Bloch won the Poetry Society of America's Di Castagnola Award for Blood Honey; the Felix Pollak Prize in Poetry for Mrs. Dumpty; and the PEN Award for Poetry in Translation, together with Chana Kronfeld, for Open Closed Open. Her translation of the Song of Songs was named as a Times Literary Supplement Book of the Year. Her awards include two fellowships from the National Endowment for the Arts, in poetry and in translation, a fellowship from the National Endowment for the Humanities, two Pushcart Prizes, and the Discovery Award of the 92nd Street Y Poetry Center.

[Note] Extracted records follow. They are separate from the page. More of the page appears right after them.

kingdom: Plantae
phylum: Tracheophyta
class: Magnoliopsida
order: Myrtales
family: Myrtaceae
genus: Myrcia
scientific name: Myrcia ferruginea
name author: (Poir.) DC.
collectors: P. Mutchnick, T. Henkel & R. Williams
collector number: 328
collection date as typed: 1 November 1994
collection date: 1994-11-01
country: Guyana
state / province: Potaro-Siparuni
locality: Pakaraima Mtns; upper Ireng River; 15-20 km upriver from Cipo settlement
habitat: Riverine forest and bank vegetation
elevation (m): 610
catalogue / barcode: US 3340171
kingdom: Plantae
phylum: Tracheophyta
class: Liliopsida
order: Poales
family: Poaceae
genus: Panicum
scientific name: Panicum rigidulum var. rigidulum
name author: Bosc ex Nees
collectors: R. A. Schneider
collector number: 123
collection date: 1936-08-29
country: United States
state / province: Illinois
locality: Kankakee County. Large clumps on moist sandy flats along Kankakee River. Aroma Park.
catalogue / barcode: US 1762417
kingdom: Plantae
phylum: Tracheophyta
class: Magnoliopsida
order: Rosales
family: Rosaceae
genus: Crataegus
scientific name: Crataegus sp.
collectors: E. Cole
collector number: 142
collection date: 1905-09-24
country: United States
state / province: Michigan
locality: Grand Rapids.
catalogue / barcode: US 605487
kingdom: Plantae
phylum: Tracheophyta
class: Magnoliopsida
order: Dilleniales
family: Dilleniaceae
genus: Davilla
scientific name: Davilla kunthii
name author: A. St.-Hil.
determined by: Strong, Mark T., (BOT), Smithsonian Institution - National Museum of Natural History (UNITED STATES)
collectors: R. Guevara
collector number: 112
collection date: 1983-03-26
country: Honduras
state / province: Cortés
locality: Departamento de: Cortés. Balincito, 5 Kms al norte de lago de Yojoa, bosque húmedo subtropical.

She has lived in Berkeley, California since 1967. She has two grown sons,[7] Benjamin and Jonathan, from her marriage to Ariel Bloch, a former professor of Semitic Linguistics at the University of California, Berkeley. She married Dave Sutter in 2003.

Bibliography

Poetry collections

  • Blood Honey, Autumn House Press (2009)
  • Mrs. Dumpty, University of Wisconsin Press (1998)
  • The Past Keeps Changing, Sheep Meadow Press (1992)
  • The Secrets of the Tribe, Sheep Meadow Press (1981)

Translations

  • Hovering at a Low Altitude: The Collected Poetry of Dahlia Ravikovitch, with Chana Kronfeld. W.W. Norton (2009)
  • Open Closed Open, Yehuda Amichai, with Chana Kronfeld. Harcourt Brace (2000)[8]
  • Yehuda Amichai: The Selected Poetry, with Stephen Mitchell. Harper & Row (1986). Revised and expanded edition, University of California Press (1996)
  • The Song of Songs, with Ariel Bloch. Random House (1995). Reprinted, University of California Press (1998)
  • The Window, Dahlia Ravikovitch, with Ariel Bloch. Sheep Meadow Press (1989)
  • A Dress of Fire, Dahlia Ravikovitch. Sheep Meadow Press (1978)

Scholarship

  • Spelling the Word: George Herbert and the Bible, University of California Press (1985)

References

  1. ^ Directory of Writers: Poets and Writers
  2. ^ Mills College, Faculty Index
  3. ^ Arin, Jennifer. Interview with Chana Bloch. The Writer's Chronicle (March/April 2001), 10-19.
  4. ^ Merle Bachman, "Chana Bloch." In Contemporary Jewish-American Dramatists and Poets: A Bio-Critical Sourcebook," ed. Joel Shatzky and Michael Taub. Westport, Ct.: Greenwood Press, 1999, pp. 220-225.
  5. ^ Persimmon Tree
  6. ^ Jonathan Barron. "At Home in the Margins: The Jewish American Voice Poem in the 1990s." College Literature (1997), 104-123
  7. ^ Mavor, Anne. "Chana Bloch." In Strong Hearts, Inspired Minds: Twenty-two Interviews with Artists Who are Mothers. Portland, OR: Rowanberry Books, 1996, 182-192.